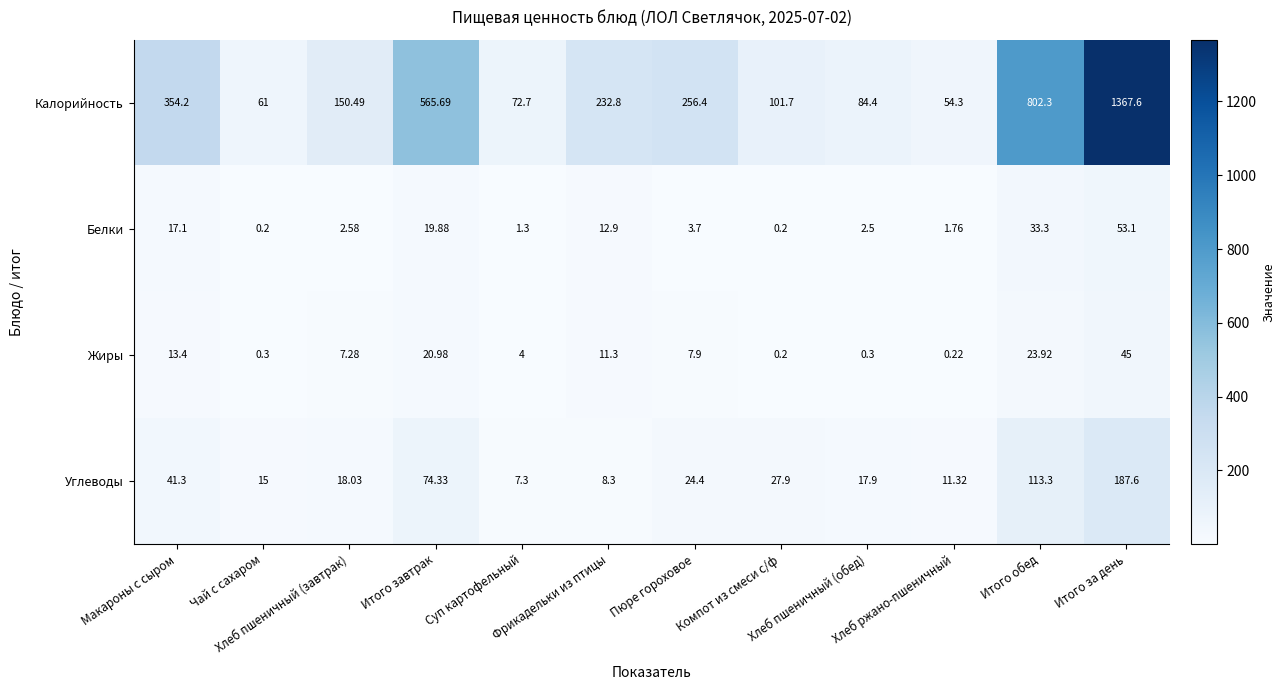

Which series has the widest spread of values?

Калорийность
##########
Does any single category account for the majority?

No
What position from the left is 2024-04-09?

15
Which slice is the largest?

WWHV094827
##########
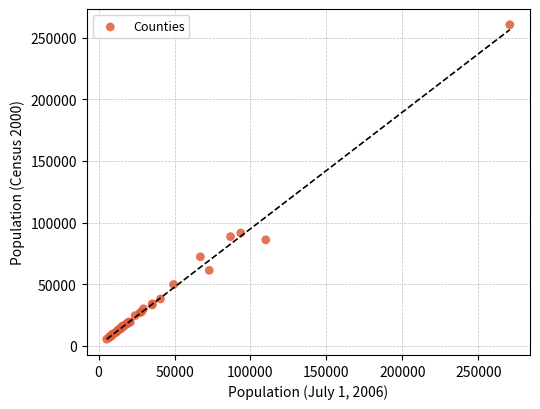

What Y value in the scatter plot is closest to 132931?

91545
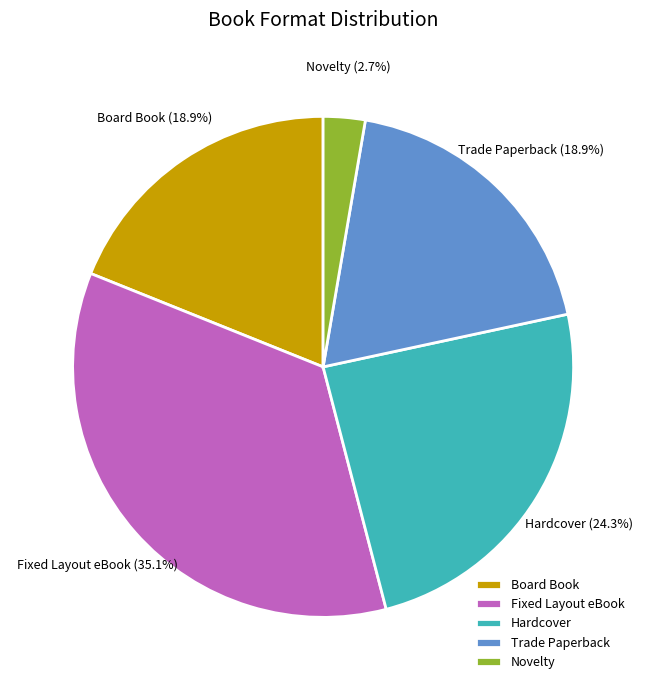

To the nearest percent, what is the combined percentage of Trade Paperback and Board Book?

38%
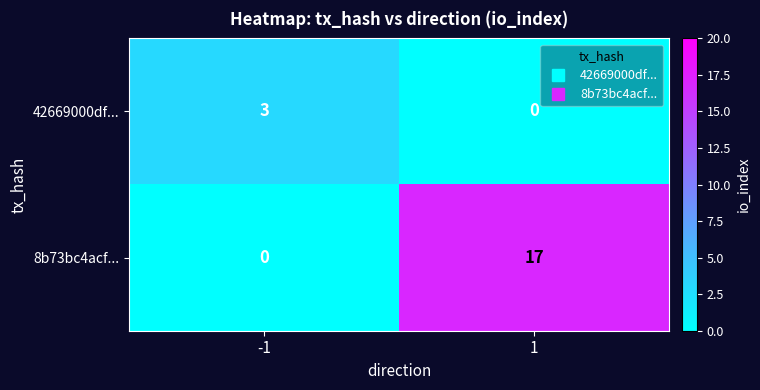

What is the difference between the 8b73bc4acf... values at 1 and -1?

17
##########
Exercise instructions. In the stretch of material from the line containing "Which series has the widest spread of values?" through the line containing "Калорийность", replace "spread" with "range" and give only those lines, with nothing else changed.

Answer to the exercise.
Which series has the widest range of values?

Калорийность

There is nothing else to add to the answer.